This is equally true - I would argue more true - of elves and dwarves. But Obsidian is including those, and we trust them to do a good job.

 

There rest of your post doesn't make sense to me. You seem to praise Obsidian for doing new, creative things with the races they've chosen to include, but assume that if Obsidian were to include orcs they would not be able to do similar creative things. There's nothing inherent to orcs and goblins that would suddenly make Obsidian incapable of creativity. You're arguing from a double standard.

 

 

 

I've never seen anyone do anything interesting with Orcs or Goblins(the ONLY exception for Goblins is, funny as it sounds, Harry Potter) , but I HAVE seen them do interesting things with elves and dwarves, repeatedly.  The Witcher is a good example.  The fact that it pulls from a deep cultural wealth of Polish/Baltic mythology that is LOADED with elves and dwarves is what gives it substance, whereas Orcs and Goblins as we think of them effectively date from, as others have said, Tolkien's works.

 

The PoE world is being built in a renaissance period.  The powerhouses of the time in reality were states like the Dutch Republic, The Hanseatic League, the Italian states, France and the wealthier parts of the H.R.E.  The nomadic steppe peoples had been pushed out of the Russias and their time was O-V-E-R.  The arab world was FAR past it's prime(it's widely held to have peaked around 1100-1300.  This isn't to say that everything in the PoE world must derive from the Earth at that time, but rather that it's not the eternal middle ages seen in pretty much every other fantasy setting.

 

If you cast Orcs as any of those types of civilizations, they'll just be what they always are:  low-tech, low-rent tribal militarists with some goofy priest-driven theocratic structure bolted to their seat of gov't.  Want to cast them as the monolithic empire with a higher level of development but retaining the same silly themes?
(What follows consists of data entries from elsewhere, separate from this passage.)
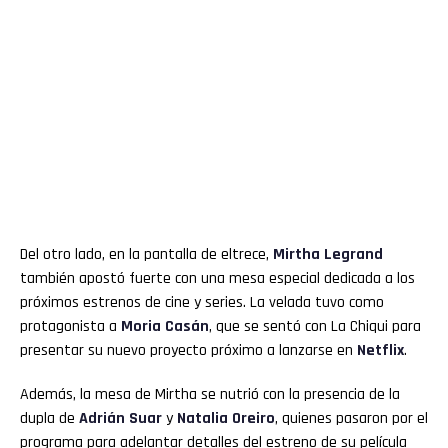
Del otro lado, en la pantalla de eltrece,
Mirtha Legrand
también apostó fuerte con una mesa especial dedicada a los
próximos estrenos de cine y series. La velada tuvo como
protagonista a
Moria Casán
, que se sentó con La Chiqui para
presentar su nuevo proyecto próximo a lanzarse en
Netflix
.
Además, la mesa de Mirtha se nutrió con la presencia de la
dupla de
Adrián Suar
y
Natalia Oreiro
, quienes pasaron por el
programa para adelantar detalles del estreno de su película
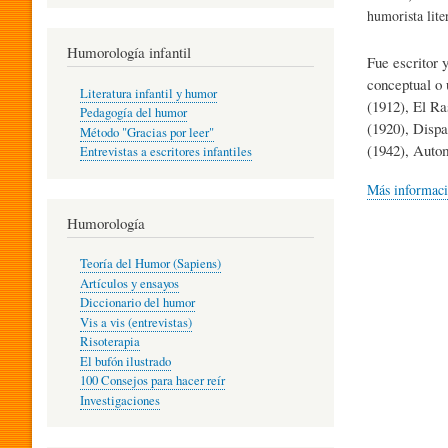
R
humorista lite
Humorología infantil
Fue escritor 
A
conceptual o 
Literatura infantil y humor
(1912), El Ra
Pedagogía del humor
(1920), Dispa
Método "Gracias por leer"
I
(1942), Autom
Entrevistas a escritores infantiles
Más informac
N
Humorología
Teoría del Humor (Sapiens)
F
Artículos y ensayos
Diccionario del humor
Vis a vis (entrevistas)
A
Risoterapia
El bufón ilustrado
100 Consejos para hacer reír
Investigaciones
N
Maybe ripping off the Ottomans/Fatimid Egypt and some far eastern culture? Congratulations, you just made the Qunari!

 

Tolkien's Orcs are no better than demons.  They're animals.  They're inspired by a version of the nomadic steppe peoples that never existed except in the imaginations of historical revisionists of the romantic period who saw those events not as the mass, gradual migrations that they were but rather wholesale demonic invasions by monster people.  They are not fertile material for creating an interesting, intelligent, high-performing, thought-provoking race of people.  They're always going to be a fantasy re-fit of the Arab, the Hun, the Mongol, the Turk, or the Oriental.

 

Make me a well-written nation of Orcs based on 1600's Holland/Venice and I'll accept that they might be useful for something other than providing guilt-free cannon fodder and a vehicle for bad writing.

 

 

2 words - colonization era

 

The clash of cultures on various technological development level.. anyone remembers the story of Spanish meeting Aztecs? or how Australia got colonized? What about far east cultures of that time?

 

Orcs can be your Aztec culture for example or others. It's perfectly viable for fantasy setting that you can have various development of tech among cultures, because "magic" and "active deities", hence you can get even nomadic tribes or even literally cavemen... It is a colonization and exploration era in Eora, right? And the setting is still wide open for tweaks and additions, right?